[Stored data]
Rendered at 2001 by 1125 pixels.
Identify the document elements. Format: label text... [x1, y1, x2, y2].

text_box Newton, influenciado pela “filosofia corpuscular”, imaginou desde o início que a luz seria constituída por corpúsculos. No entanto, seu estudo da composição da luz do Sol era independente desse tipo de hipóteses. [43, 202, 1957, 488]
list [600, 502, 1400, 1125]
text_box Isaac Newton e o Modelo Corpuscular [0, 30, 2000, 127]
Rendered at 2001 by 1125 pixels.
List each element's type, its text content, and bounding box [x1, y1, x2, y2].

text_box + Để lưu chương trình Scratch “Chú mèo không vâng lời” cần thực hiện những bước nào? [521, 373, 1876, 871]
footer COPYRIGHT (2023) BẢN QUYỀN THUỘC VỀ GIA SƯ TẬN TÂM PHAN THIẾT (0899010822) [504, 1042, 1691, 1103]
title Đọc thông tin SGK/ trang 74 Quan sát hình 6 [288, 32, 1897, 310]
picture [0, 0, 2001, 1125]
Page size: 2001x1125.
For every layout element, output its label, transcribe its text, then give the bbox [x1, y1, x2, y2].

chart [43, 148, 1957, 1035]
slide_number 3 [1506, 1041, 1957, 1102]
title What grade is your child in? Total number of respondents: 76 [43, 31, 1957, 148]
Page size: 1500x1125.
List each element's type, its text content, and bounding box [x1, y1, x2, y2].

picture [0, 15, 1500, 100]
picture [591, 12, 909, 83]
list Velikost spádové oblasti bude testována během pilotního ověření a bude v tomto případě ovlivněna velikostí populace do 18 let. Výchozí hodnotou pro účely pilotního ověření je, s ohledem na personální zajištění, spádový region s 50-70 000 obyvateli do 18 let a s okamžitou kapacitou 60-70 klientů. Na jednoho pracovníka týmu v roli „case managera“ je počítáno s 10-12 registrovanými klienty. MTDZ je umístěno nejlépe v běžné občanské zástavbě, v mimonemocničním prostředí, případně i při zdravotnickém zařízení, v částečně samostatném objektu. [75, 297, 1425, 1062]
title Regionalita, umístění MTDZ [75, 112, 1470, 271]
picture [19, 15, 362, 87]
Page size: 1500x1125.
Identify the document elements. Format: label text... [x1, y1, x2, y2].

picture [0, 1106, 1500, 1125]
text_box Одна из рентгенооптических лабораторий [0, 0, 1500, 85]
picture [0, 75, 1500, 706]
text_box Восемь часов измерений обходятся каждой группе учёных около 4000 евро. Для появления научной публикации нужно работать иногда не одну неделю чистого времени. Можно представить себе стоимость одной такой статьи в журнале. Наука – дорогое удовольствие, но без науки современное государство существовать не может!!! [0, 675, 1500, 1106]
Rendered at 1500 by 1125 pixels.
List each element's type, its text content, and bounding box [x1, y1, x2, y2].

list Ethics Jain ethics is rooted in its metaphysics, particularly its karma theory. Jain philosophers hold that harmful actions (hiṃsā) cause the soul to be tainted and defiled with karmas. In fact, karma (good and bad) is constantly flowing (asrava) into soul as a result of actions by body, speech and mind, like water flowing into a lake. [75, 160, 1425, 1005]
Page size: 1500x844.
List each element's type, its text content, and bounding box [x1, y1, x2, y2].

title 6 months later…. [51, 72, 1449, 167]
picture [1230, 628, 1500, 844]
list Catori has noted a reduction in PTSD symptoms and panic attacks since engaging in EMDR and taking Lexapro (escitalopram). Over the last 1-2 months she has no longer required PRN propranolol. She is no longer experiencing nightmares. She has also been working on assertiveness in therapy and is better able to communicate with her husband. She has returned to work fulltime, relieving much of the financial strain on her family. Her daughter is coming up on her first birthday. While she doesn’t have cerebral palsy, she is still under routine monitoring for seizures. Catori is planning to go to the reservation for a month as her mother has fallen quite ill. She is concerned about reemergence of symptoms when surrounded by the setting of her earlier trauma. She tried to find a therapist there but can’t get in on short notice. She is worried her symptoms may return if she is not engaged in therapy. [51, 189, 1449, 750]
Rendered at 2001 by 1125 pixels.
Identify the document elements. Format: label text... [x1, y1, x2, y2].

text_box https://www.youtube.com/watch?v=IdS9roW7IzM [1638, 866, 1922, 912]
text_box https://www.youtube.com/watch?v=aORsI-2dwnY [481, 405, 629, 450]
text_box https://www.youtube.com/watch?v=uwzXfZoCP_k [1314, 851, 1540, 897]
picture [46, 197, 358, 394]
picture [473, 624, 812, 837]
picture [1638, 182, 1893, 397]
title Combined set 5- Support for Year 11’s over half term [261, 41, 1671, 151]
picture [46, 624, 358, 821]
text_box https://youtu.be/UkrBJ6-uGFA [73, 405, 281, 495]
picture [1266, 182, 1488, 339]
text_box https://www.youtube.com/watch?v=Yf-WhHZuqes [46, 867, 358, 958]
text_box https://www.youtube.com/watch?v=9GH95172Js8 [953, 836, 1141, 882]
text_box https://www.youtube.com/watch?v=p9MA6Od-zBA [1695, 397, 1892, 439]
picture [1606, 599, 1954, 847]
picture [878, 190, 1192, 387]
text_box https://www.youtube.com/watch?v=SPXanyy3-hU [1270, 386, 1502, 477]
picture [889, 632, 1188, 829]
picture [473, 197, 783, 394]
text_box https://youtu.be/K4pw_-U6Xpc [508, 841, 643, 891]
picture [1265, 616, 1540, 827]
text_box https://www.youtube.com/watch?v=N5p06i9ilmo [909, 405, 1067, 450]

ABOUT THIS EXERCISE: When a line in the entries above holds the word "Page", add it to the count, then state only the count.

RESPONSE TO THIS EXERCISE: 4